Da fiel mir die Situation mit dem blassen Studenten und dem mit Brille ein. Mein Herz rutschte mir in die Hose und meine Kehle schnürrte es augenblicklich zu. Noch nie hatte ich anderen erklären müssen, weshalb ich mich mal so und mal so verhielt. Jane hatte bisher immer Bekanntschaften gehabt, die nichts mit mir und meinem Leben zu tun hatten.

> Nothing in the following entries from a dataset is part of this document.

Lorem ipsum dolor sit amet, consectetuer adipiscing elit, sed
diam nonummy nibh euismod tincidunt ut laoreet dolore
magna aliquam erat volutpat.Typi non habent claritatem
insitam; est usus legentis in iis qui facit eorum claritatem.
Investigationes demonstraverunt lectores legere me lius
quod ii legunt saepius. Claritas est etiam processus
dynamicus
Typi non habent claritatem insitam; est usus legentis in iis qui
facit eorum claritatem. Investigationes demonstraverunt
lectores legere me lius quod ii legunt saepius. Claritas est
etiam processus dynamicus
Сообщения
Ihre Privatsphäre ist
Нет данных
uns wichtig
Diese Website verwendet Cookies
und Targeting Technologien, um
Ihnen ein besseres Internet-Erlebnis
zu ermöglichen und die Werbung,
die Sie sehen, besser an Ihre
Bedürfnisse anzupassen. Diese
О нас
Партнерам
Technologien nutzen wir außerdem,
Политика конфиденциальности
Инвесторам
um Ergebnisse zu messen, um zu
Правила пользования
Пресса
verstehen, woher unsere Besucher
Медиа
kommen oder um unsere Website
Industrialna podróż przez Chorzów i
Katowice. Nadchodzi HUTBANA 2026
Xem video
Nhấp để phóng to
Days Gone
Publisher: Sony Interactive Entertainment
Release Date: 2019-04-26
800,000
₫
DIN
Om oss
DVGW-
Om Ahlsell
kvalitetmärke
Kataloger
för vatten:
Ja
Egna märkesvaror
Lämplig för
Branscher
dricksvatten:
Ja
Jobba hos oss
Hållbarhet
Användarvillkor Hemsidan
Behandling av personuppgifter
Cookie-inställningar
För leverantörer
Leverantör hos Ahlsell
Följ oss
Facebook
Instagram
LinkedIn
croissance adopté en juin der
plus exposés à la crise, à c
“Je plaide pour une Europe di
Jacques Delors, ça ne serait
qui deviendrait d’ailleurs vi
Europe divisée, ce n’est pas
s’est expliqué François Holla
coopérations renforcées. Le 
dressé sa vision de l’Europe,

»Ich... also... ich warte auf eine Freundin magst du ... kannst du mit mir warten. Ich ... erkläre dir dann alles.«
Etwas verwundert blickte Maja mich an. »Klar ich bin fertig für heute. Was studiert sie denn?«, sagte sie trotz ihrer Verwunderung, wofür ich ihr sehr dankbar war.
»Journalismus.«
»Okay. Die Journalisten sind meist in diesem Gebäude.« Maja deutete auf das Gebäude links von uns. Wir warteten also davor, bis Kathi tatsächlich aus dem Gebäude kam.
Kathi entdeckte mich und kam geradewegs zu uns. »Tut mir leid Helen. Wir haben überzogen.« Ich winkte ab. Kathis Blick richtete sich auf Maja neben uns. Dieses lächelte aufgeschlossen und legte eine Hand an ihr Schlüsselbein. »Ich bin Maja.«
»Ah. Hey. Noch eine neue Bekanntschaft?« Kathi sah mich forschend an. Ich nickte. »Ja, Maja und ich arbeiten in dem Restaurant und scheinbar ... « Ich hielt inne. Ich konnte einfach nicht weitersprechen. »Ich hab sie gefragt, ob wir an einem ruhigen Ort reden wollen. Wäre das für dich auch in Ordnung?« Kathi hatte kein Problem damit und wir suchten uns das nächste Café.